Do you really know how your business is doing? If you had to put together a profit and loss statement to convince an investor to entrust you with their money, could you do it?

Profit and Loss 101

Richard Branson didn’t know the difference between gross and net until he was 50, but he’d managed to launch multiple businesses and make millions. Unfortunately, most small business owners don’t have the resources to hire an accounting team. So if you’re an owner who shares Branson’s incomprehension but not his resources, here’s a brief guide to tracking your enterprise’s performance.

Your business’s revenue needs to exceed its expenses – if not immediately then over the medium to long term. That seems a simple enough equation until you start trying to collect and analyse all the relevant data.

On the revenue side, you need to work out all the income you’ve derived from your primary business activities – the goods or services you sell, as well as any revenue from secondary activities, such as interest accruing on money in the bank.
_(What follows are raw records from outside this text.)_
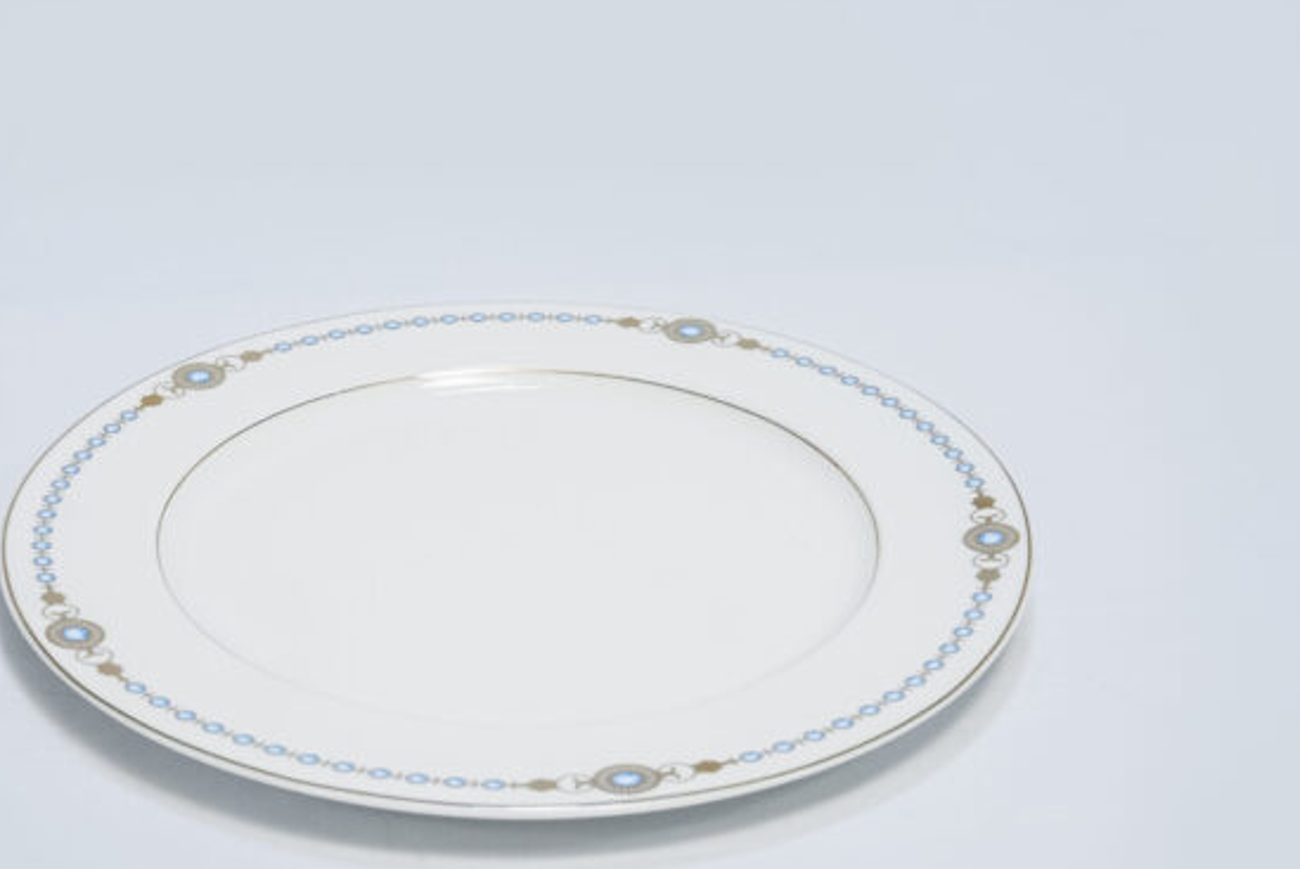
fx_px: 3180
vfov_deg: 15.6
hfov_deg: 23.1
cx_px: 533
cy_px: 507
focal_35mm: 88
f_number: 14
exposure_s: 1/160
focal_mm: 69
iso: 6400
On the expenses side, you need to figure out your expenditure on primary activities (producing the goods or providing the services), as well as secondary expenditures – operating expenses that are unavoidable but not directly linked to the production of the goods or services, such as renting a shop.

But Wait, There Are Even More Complications!
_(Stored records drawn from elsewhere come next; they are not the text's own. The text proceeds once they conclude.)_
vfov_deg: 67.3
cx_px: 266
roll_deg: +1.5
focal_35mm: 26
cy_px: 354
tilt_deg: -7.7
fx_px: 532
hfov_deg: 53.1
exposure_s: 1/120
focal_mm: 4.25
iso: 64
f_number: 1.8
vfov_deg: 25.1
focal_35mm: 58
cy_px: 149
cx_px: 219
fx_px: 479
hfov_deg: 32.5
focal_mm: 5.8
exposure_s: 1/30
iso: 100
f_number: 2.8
You may be able to collect all the relevant data and calculate whether your revenue exceeded your expenses in a particular quarter. Unfortunately, that doesn’t necessarily give you an accurate picture of your business’s health. You may incur a lot of costs in one quarter but make most of your yearly revenue in another. Then there are the complicating factors of cash flow and longer-term trends.

For example, say your business has expenses of $100,000 a month and three customers who each pay you $50,000 in that same period. On paper, things look good. However, if one of those three customers pays late or not at all, you’re barely breaking even. If one of the remaining two customers also starts to fall behind with payments, you’re on your way to declaring bankruptcy.

In the real world, the only constant is change. For example, if you’re running a café you may not notice that customers who used to come in five days a week have cut back to three visits. Or that people are switching from (low-profit-margin) lattes to (high-profit-margin) mochas. Individually, those consumer decisions may not mean much, but they can determine whether your ‘bottom line’ net profit is rising or falling.

Technology to the Rescue

Wouldn’t it be great if there was accounting software designed specifically for the self-employed? A mobile app that creates and sends professional invoices quickly on the go? One that enables online payments so you’re paid faster? A tool that automatically tracks mileage for tax deductions? Something that lets you take and store pictures of receipts so you don’t have to worry about losing them? How about one that categorises deductions so your customers can cut their tax bill? A mobile app that will do the maths to help you set aside money for worry-free quarterly taxes?

Small business accounting software that can do all of the above has been around for years. Recent iterations are particularly user and mobile-friendly. That means even the most Branson-minded businessperson can, through the use of a product like QuickBooks Self-Employed, can gain a sophisticated understanding of how their business is tracking.

Of course, no software can ensure a business is successful. But having accurate, timely information about expenses and revenue allows small business owners to make smarter decisions.